> SOURCE EXTRACT
##############################

Energy prices might be going down, but public power utilities — and customers — are seeing transmission costs go up and are facing policies and regulations that might lead to further increases.
Randy Howard, general manager of the Northern California Power Agency, a joint powers agency serving 16 public power utilities in California, said that transmission costs are the fastest growing component of members’ and customers’ bills. Over the past decade, NCPA members have seen transmission costs increase more than 10% per year. In real terms, Howard said that means some California customers have seen transmission costs go up from about 8%-12% of their bill to about 25%-30% of their bill.
Customers in Oklahoma have also seen transmission costs become the fastest-growing component of their bill, said Dave Osburn, general manager of the Oklahoma Municipal Power Authority. He estimated that the joint action agency has seen average annual increases of about 9%-10% per year since 2012. For OMPA, Osburn said, that amounts to about $12 million per year in new transmission expenses, and it has not seen an equivalent offset from decreased energy costs.
“That has certainly got our attention, because over that same period, we have seen virtually no load growth, because of energy efficiency programs and natural improvements in energy efficiency,” said Osburn.
In Missouri, Jeff Knottek, director of transmission planning and compliance at City Utilities of Springfield, also reported an average increase in transmission costs of about 10% per year for the last seven years, although he expects those increases to level off for the next several years.
Factors affecting costs
Osburn and Knottek both pointed to the robust transmission build-out that has occurred in the Southwest Power Pool, to which both entities belong, which has totaled about $10 billion in expansion costs in recent years.
Osburn said the buildouts have allowed for a vast amount of wind power to move around the region, have relieved congestion, and have supported some of SPP’s economic projects.
Tom Kent, president and CEO of the Nebraska Public Power District, described the cyclical nature of transmission development, where the system expands to support increased load, improvements need to be made, and then capacity grows to the point where system capabilities need to expand again.

##############################

> YOUR TASKS
1: In the article on transmission costs, how many public power utilities does the Northern California Power Agency serve?
2: Update the part of the article on transmission costs starting at "Energy prices might" and ending at "of their bill.", changing "public power utilities" to "municipal utilities".

> COLLECTED DATA
##############################

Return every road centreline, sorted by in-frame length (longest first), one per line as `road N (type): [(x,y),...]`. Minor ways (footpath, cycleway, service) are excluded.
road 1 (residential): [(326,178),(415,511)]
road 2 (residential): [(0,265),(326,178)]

##############################

> ANSWERS TO THE TASKS
1: It serves 16 public power utilities in California.

2:
Energy prices might be going down, but municipal utilities — and customers — are seeing transmission costs go up and are facing policies and regulations that might lead to further increases.
Randy Howard, general manager of the Northern California Power Agency, a joint powers agency serving 16 municipal utilities in California, said that transmission costs are the fastest growing component of members’ and customers’ bills. Over the past decade, NCPA members have seen transmission costs increase more than 10% per year. In real terms, Howard said that means some California customers have seen transmission costs go up from about 8%-12% of their bill to about 25%-30% of their bill.